Until next time, health, happiness and prosperity to you and your family.

 

PICTURES FROM THE CAPITOL

Debbie LeDuc (Cameron) and Susan Trump (Bethany) visit the capitol on behalf of Missouri’s Sheltered Workshops

Brooks Hurst, Andrew Lance, and Curtis Lewis from Atchison & Nodaway Counties visit the capitol on behalf of soybean farmers

 

OTHER NEWS FROM THE CAPITOL

 

House Approves Bill to Improve Opioid Addiction Treatment and Prevention Services (HB 2162)

The Missouri House has given initial approval to legislation that would give the General Assembly greater flexibility when appropriating funds to fight opioid addiction. The bill was created in anticipation of a settlement with opioid distributors, and is designed to allow lawmakers to allocate funds to programs in state government that provide resources to victims of addiction.

It was in July that the Missouri Attorney General announced the state had reached a settlement with Johnson & Johnson and multiple opioid distributors. If all municipalities in Missouri sign onto the proposed settlement, the state will receive just over half a billion dollars. These funds would be used for addiction treatment, recovery, and intervention programs.

The legislation approved this week modifies the Opioid Addiction Treatment and Recovery Fund so the legislature can allocate funds to all of the state departments and agencies that play a role in providing addiction treatment. Right now the General Assembly has the authority to appropriate the funds to the Department of Mental Health, the Department of Health and Senior Services, and the Department of Social Services. The legislation adds to that list the Department of Corrections, the Judiciary, and the Office of Administration.

The bill’s sponsor told his colleagues, “It wouldn’t mean money had to go to these departments, but it would give us the ability to appropriate. It would give them the ability to come forward and request funds if they have a need for them, and really we want to encourage collaboration among the departments, among state government, to make sure that these funds are used to combat the ill effects and the consequences of opioid misuse.”

In 2020, 1,842 people in Missouri lost their lives to drug overdose. The majority (73 percent) of the drug overdose deaths involved opioids. Supporters say HB 2162 is important to ensure the various state departments receive the funds they need to offer life-saving treatment to those battling addiction.

The bill received strong bipartisan support in the House. It requires an additional vote before moving to the Senate.

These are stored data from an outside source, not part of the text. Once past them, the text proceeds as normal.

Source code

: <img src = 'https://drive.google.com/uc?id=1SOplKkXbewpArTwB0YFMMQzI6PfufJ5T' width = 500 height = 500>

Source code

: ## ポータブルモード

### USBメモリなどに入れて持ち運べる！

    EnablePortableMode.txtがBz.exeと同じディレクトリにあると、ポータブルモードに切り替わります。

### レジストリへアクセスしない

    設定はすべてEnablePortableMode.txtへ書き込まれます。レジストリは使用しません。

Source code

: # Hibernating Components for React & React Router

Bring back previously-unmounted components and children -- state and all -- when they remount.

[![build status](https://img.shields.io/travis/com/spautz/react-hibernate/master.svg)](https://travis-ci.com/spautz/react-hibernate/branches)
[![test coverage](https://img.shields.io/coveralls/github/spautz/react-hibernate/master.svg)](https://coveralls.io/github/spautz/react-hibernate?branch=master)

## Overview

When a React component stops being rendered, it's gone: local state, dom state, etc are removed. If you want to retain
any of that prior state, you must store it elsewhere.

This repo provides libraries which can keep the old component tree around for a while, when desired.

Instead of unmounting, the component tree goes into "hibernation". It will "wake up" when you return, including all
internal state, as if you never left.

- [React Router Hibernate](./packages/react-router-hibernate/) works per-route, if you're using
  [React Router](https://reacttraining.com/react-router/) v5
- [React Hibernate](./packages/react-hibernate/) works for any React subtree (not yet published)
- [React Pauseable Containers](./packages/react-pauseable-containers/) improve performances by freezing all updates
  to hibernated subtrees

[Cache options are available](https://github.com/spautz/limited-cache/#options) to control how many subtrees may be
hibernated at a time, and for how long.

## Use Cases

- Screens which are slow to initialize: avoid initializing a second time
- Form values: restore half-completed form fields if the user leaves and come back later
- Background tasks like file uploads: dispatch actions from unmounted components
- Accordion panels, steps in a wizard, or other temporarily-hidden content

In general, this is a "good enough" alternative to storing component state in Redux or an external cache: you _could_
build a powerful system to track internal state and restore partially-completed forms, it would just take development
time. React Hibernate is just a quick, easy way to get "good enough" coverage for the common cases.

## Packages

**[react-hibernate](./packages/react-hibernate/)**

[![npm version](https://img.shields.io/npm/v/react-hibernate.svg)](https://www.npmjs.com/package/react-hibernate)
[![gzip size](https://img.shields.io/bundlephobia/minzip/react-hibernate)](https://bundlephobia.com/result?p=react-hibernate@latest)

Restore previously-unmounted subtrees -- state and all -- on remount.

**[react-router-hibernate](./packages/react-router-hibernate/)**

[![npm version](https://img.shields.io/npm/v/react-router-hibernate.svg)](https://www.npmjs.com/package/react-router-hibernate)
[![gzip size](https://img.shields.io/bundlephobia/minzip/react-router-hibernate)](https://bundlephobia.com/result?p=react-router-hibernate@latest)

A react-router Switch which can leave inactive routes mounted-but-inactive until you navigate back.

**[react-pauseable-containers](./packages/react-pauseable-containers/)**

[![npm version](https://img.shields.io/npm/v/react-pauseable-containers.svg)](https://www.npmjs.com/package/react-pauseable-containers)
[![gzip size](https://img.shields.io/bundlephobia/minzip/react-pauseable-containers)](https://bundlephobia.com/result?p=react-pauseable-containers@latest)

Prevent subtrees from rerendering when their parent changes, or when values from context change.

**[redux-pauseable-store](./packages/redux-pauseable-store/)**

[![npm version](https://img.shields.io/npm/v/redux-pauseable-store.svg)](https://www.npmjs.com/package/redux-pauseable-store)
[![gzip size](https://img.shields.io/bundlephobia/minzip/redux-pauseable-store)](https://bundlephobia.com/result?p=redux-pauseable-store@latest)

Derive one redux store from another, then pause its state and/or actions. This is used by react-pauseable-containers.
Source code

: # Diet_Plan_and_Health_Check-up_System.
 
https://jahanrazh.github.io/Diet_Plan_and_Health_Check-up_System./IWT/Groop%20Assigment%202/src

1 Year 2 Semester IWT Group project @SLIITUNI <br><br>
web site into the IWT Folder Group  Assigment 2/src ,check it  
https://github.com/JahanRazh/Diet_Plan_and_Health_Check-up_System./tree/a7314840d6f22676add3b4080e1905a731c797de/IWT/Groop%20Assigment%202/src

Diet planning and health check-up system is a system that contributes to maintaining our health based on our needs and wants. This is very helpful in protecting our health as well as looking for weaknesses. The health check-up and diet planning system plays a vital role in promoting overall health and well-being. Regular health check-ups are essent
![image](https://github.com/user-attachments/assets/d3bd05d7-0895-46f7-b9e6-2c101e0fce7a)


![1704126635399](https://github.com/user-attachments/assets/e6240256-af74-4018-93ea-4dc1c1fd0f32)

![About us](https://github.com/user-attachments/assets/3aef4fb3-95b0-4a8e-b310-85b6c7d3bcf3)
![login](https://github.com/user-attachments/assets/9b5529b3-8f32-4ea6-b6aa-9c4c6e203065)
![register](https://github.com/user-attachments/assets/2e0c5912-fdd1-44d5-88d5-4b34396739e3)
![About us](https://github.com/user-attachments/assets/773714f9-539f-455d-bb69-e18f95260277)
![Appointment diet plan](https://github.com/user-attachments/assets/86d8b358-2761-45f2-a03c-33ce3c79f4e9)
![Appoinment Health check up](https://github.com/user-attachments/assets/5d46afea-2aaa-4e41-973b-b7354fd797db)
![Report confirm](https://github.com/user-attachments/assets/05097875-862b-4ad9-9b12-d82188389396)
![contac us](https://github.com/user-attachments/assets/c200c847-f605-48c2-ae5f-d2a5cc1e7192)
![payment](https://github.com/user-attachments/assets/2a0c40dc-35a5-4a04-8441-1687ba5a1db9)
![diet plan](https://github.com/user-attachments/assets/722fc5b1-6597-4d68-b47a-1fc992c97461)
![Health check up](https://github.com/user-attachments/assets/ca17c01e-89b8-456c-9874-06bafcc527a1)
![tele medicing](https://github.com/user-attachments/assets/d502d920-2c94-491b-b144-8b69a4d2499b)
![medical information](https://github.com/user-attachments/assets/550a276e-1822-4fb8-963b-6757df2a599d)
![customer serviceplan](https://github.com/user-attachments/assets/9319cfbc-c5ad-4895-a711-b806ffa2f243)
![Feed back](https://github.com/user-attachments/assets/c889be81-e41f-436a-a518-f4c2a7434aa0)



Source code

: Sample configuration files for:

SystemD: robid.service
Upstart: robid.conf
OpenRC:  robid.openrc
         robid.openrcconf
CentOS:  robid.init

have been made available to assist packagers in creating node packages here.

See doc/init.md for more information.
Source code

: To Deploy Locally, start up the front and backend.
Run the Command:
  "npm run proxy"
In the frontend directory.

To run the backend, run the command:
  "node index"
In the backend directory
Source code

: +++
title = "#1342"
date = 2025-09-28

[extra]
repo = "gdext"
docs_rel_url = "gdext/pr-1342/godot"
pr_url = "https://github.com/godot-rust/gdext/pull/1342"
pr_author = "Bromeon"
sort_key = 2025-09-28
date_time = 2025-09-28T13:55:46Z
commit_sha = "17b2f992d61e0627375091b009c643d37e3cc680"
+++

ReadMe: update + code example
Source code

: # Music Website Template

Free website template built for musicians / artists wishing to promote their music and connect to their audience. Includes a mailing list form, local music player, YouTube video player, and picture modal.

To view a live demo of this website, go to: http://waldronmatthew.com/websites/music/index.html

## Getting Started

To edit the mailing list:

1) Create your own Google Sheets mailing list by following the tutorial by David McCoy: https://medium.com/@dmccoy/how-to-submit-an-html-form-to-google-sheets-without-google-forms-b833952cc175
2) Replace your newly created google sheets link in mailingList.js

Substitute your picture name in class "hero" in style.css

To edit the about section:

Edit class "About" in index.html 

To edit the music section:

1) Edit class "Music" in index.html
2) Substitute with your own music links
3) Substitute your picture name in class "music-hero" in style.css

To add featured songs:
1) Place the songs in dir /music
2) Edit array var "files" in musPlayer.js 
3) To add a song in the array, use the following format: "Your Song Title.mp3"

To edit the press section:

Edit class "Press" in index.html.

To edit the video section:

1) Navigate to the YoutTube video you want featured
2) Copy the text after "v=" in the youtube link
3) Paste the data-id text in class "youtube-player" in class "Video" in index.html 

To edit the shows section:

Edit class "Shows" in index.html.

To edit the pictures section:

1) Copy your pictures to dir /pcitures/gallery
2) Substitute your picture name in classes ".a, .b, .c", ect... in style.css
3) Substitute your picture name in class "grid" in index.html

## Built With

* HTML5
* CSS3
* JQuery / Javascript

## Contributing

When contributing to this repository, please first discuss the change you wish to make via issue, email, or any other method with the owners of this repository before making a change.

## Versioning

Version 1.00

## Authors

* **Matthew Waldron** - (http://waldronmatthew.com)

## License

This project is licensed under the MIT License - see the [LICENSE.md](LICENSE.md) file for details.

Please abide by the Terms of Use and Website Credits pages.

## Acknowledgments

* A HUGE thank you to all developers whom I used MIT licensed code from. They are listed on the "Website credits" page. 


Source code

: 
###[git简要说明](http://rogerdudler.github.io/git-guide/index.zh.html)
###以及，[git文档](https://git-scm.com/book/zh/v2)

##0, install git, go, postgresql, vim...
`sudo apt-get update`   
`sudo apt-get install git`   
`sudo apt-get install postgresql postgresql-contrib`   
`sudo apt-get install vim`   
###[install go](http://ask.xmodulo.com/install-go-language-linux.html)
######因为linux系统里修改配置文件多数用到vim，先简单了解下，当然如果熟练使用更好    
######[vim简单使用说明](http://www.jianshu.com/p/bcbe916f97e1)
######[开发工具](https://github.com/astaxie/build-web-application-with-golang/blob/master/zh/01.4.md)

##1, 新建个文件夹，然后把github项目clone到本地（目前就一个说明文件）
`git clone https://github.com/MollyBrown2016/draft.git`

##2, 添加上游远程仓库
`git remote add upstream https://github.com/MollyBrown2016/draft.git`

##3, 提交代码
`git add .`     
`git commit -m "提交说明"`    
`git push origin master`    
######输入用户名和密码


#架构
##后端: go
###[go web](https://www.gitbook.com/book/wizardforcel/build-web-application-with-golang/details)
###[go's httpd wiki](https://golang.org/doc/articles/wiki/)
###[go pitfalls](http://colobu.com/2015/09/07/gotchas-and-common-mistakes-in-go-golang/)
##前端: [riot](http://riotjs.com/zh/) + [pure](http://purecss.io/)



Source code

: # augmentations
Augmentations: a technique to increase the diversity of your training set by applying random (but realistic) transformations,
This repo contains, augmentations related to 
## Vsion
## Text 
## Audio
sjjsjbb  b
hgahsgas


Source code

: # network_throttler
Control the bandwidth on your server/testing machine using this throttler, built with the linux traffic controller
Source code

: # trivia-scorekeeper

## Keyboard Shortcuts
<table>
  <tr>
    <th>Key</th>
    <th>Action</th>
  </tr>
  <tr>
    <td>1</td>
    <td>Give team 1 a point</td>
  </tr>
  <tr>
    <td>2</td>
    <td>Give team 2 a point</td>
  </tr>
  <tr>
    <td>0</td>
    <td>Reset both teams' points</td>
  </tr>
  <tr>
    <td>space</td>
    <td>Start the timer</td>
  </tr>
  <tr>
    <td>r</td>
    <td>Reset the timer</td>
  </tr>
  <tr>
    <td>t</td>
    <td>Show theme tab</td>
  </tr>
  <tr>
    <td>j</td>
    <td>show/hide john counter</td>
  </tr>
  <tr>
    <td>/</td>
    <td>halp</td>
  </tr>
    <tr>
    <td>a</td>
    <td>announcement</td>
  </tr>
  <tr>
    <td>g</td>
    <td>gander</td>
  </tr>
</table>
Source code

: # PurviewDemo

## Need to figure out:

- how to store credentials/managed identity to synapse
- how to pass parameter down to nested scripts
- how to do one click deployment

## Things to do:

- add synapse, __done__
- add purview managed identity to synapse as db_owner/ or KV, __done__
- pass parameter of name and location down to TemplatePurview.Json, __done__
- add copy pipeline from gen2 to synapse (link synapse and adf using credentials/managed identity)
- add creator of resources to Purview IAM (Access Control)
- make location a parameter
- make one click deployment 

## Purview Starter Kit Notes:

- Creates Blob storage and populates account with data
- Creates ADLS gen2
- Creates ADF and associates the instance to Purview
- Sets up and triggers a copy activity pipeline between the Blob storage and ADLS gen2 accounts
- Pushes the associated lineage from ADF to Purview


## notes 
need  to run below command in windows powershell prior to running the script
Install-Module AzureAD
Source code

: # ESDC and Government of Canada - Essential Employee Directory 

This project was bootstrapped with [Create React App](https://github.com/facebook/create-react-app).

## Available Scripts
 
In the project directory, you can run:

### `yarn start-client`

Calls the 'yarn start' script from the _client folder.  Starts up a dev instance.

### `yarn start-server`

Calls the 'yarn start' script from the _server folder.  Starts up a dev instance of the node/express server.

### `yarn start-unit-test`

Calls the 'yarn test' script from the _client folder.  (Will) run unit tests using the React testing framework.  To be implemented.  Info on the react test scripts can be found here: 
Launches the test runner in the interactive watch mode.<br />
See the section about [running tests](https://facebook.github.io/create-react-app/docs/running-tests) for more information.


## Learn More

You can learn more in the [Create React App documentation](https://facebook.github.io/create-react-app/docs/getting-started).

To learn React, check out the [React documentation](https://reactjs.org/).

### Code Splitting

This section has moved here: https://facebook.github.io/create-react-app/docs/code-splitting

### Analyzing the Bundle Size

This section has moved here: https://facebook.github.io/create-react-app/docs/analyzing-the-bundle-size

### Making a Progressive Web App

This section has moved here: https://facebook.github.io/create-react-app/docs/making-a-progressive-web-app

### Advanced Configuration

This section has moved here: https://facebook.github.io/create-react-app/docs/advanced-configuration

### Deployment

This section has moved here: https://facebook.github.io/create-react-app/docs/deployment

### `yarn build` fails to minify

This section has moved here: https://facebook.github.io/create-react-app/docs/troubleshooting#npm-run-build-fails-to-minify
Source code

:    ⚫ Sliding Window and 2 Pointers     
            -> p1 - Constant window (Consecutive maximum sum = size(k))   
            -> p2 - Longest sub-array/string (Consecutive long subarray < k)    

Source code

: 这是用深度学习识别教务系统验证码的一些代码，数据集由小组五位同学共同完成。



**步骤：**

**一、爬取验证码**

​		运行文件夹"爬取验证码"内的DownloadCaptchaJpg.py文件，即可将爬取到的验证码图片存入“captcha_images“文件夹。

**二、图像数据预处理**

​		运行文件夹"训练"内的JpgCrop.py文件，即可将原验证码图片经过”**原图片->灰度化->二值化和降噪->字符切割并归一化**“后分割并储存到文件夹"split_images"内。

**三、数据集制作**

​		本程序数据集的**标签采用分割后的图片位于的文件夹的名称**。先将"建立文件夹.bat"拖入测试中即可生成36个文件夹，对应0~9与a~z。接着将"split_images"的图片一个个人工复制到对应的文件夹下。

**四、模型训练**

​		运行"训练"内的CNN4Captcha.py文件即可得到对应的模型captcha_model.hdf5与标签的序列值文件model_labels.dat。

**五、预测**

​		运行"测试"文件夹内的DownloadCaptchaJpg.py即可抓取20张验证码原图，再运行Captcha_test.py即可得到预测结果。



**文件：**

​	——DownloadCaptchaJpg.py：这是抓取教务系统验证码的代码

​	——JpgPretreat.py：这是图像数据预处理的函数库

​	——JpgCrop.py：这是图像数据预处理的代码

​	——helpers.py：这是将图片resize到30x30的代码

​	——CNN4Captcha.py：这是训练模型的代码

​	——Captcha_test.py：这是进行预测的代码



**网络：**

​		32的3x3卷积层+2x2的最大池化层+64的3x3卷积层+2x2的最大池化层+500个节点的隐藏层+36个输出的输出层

Bipartisan Citizens Commission Files Final House Redistricting Plan

The House Independent Bipartisan Citizens Commission recently approved a final state redistricting plan. The final plan, which was approved unanimously by all 20 commission members, is the first plan approved by a House Commission since 1991.

The final redistricting plan has an overall difference in population of 5.8 percent between its largest and smallest districts. The commission has posted the final plan for public viewing and can be accessed from the Redistricting Office’s website at https://oa.mo.gov/budget-planning/redistricting-office. The page will include an interactive map as well as the official filing documents submitted to the Secretary of State, and other supplemental maps and tables.

The chair of the commission said, “I want to personally thank all of the commissioners for the hard work that was put in by the commissioners and, obviously, as all of you know, the supporting individuals that have been instrumental to helping get this map done on both sides – on both the Democratic and Republican sides.”

The commission was formed for the purpose of redistricting the 163 districts in the Missouri House of Representatives. It held public hearings throughout Missouri last fall. The commission had until January 23, 2022 to finalize their plans.

The Senate Independent Bipartisan Citizens Commission failed to submit a tentative plan to the Secretary of State’s office by the December 23, 2021 deadline. Per the Missouri Constitution, the Missouri Senate will now be redistricted by a new commission of six members appointed from among the judges of the appellate courts by the Missouri Supreme Court.